I've noticed that myself. When I really don't feel like working out, I tell myself I'll go and do just one set. The strange thing is that once I've managed a set, I usually want to keep going.

"More important fun fact: I would rather myself or a client address the mental stuff and get in a short amount of exercise than not look at the mental stuff, plan an exercise, not do it, feel bad about not doing it, repeat the process multiple times and eventually give up."

Addressing the mental component is key to long-term success.

No weights, no worries

And when you're stressed and stuck for time, creative problem solving (and a sense of humour) become key. No weights? No worries.

Perfection never happens in real life. We're always going to be doing the best we can with what we have. And that's okay.

We can still make progress toward our goals and still improve our health and our fitness – whatever's going on in our lives.

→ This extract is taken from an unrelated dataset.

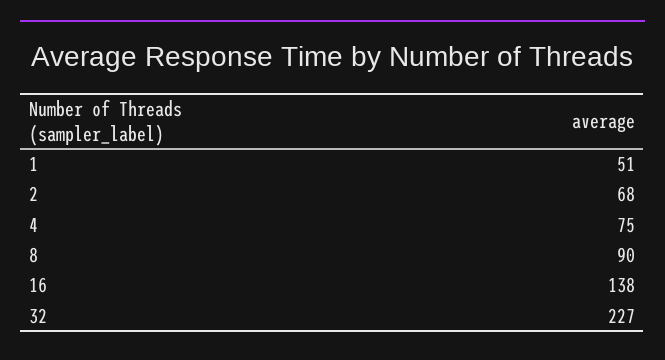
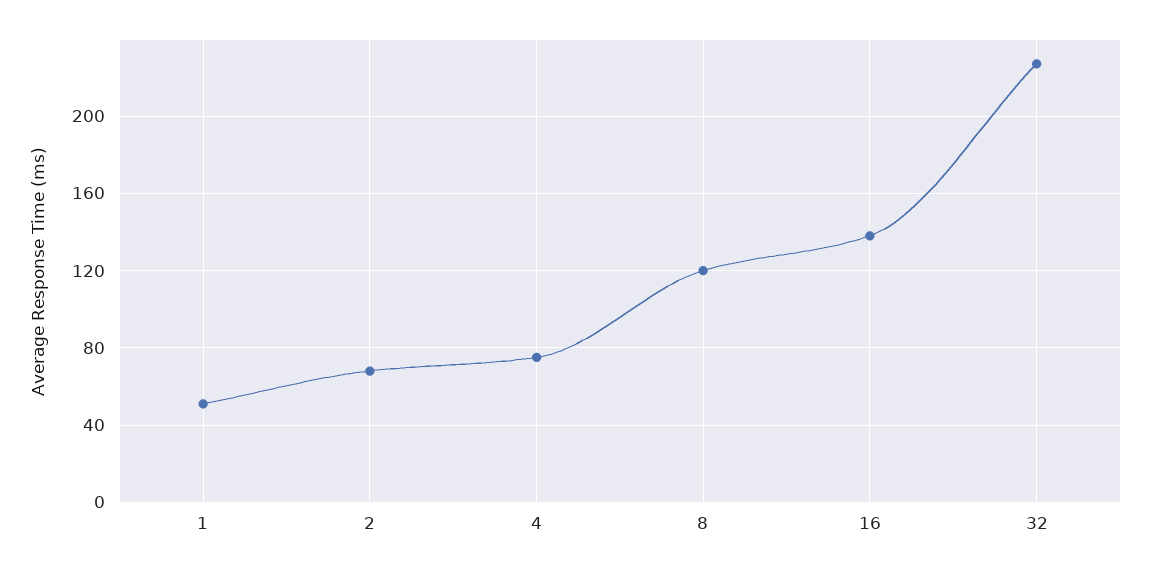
8: 90 -> 120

When life gets really crazy, try a few of these strategies to help stay active:

  • Let go of perfection.

  • Exert yourself in whatever way you can manage.

  • Think in terms of workouts for the week; fulfil your weekly goal rather than stressing about a specific day.

  • Build in daily activity.

  • Try a power walk – walking with exercises built in.

  • Work out with body weight.

  • Use phone poles as markers for intervals.

  • Sign up for a quick class – social interaction can help combat stress too.

  • Choose whole body movements.

  • Chunk your exercise into ten- or twenty-minute blocks.

  • Take care of your mental and emotional health.

  • Tell yourself you'll work out for ten minutes.

  • Work out at home with the equipment you have at hand.

  • Think of fitness as your "anchor" rather than an obligation – it might be the only thing keeping you sane during tough times.

And whatever you do, try to make it fun. Because when life gets super crazy, fun and laughter are healing.